Frédéric Zwicker verpackt gern Medizin zum Lesen
Es gibt ein Buch, das man laut Frédéric Zwicker immer verschenken kann: «Doktor Erich Kästners Lyrische Hausapotheke». «Je nach Stimmungslage und Art der Betrübnis wählt man sich seine Gedichte als Medizin aus. Ich liebe das Konzept.» Auch war es rückblickend wohl Kästners Roman «Fabian», der im St. Galler die Liebe zur literarischen Qualität entfachte – wie sie sein Lieblingsbuch «Die kalte Schulter» von Markus Werner bietet. «Es ist sein optimistischstes Buch, trotz himmeltraurigem Ende.» Was den Ostschweizer Schriftsteller ebenfalls begeistert: «Alte Meister» von Thomas Bernhard. «Da steckt so viel Bosheit drin, das muss beim Schreiben unglaublich Spass gemacht haben.»
Nadine Gerber: Nie ohne persönliche Widmung
Muss sie sich auf ein Lieblingsbuch festlegen, entscheidet sich Nadine Gerber für den Roman «Gut gegen Nordwind» von Daniel Glattauer. «Ich finde die Idee innovativ. Das ganze Buch besteht nur aus E-Mails. Und trotzdem geht es wahnsinnig ans Herz.» Auch «Ein ganzes halbes Jahr» von Jojo Moyes gehört zu ihren Favoriten. «Ich schreibe selbst gerne Schicksalsgeschichten – real, mit Tiefgang und manchmal ohne Happy End.» Bücher verschenkt sie gerne aus eigener Feder – «mit einer persönlichen Widmung».

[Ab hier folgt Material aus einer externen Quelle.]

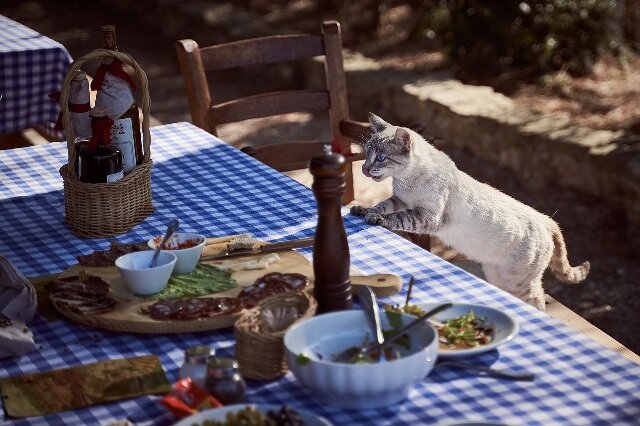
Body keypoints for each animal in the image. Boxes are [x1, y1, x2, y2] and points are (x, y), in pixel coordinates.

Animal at [350, 112, 592, 310]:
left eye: (381, 158)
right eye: (366, 153)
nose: (364, 168)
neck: (405, 180)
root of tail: (544, 219)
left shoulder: (427, 216)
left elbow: (396, 217)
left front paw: (377, 219)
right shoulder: (400, 200)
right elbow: (382, 205)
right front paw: (362, 210)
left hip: (517, 282)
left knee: (538, 301)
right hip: (497, 275)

Walter Däpp mag kleine Büchlein
Walter Däpp hat im Leben viel geschrieben – ein Bücherwurm ist er trotzdem nicht. «Ich vertiefe, verirre und verzettle mich – als ehemaliger Journalist – immer noch zu stark im aktuellen Angebot der Medien.» Leseempfehlungen holt er sich bei seiner Frau. Auf seinem Nachttisch liegt seit Jahren griffbereit «Das Kurze, das Einfache, das Kindliche», das ihm Autor Franz Hohler einst schenkte. Empfehlenswert findet Däpp auch «Auf ein Wort» von Peter Krebs. Darin nimmt sich sein Berner Journalisten-Kollege «auf sorgfältige, gut recherchierte, wortgewaltige, spielerische und pfiffige Art hundert Wörter vor». Auch die Romane «Gentleman über Bord» von Herbert Clyde Lewis und «Der liebe Gott macht blau» von Arto Paasilinna sind nach Däpps Geschmack. Am liebsten aber verschenkt er «Ein ganzes Leben» von Robert Seethaler.
Zora del Buono verschenkt nicht häufig Bücher
Welches Buch würde eine Gewinnerin des Schweizer Buchpreises am ehesten verschenken? Zora del Buono erhielt gerade für ihr Werk «Seinetwegen» diese Auszeichnung. «Ich verschenke selten Bücher», gibt sie zu. «Meine viellesenden Freund:innen wissen selber, was sie mögen. Meinen weniglesenden Freund:innen will ich nichts aufdrängen. Wenn ich aber doch eines verschenke, dann am liebsten ein Buch von einem Autor oder einer Autorin aus meinem Umfeld – es hat etwas Intimes, wenn ich Schreibende und Beschenkte verknüpfen kann.» Ihre Leseliebe zieht jedoch weitere Kreise. Absolut empfehlenswert findet sie alles von Tove Ditlevsen. «Gerade wer autofiktionales Schreiben mag, kann sich darin zu Hause fühlen. Zudem sind es dünne Bücher. Ich mag dünne Bücher.» Vielleicht deswegen ist Franz Kafkas «Die Erzählungen» ihr Lieblingsbuch. «Kafka hat kurze Texte geschrieben, die er Stückchen nannte. Ich liebe Miniaturen. Die von Kafka ganz besonders.»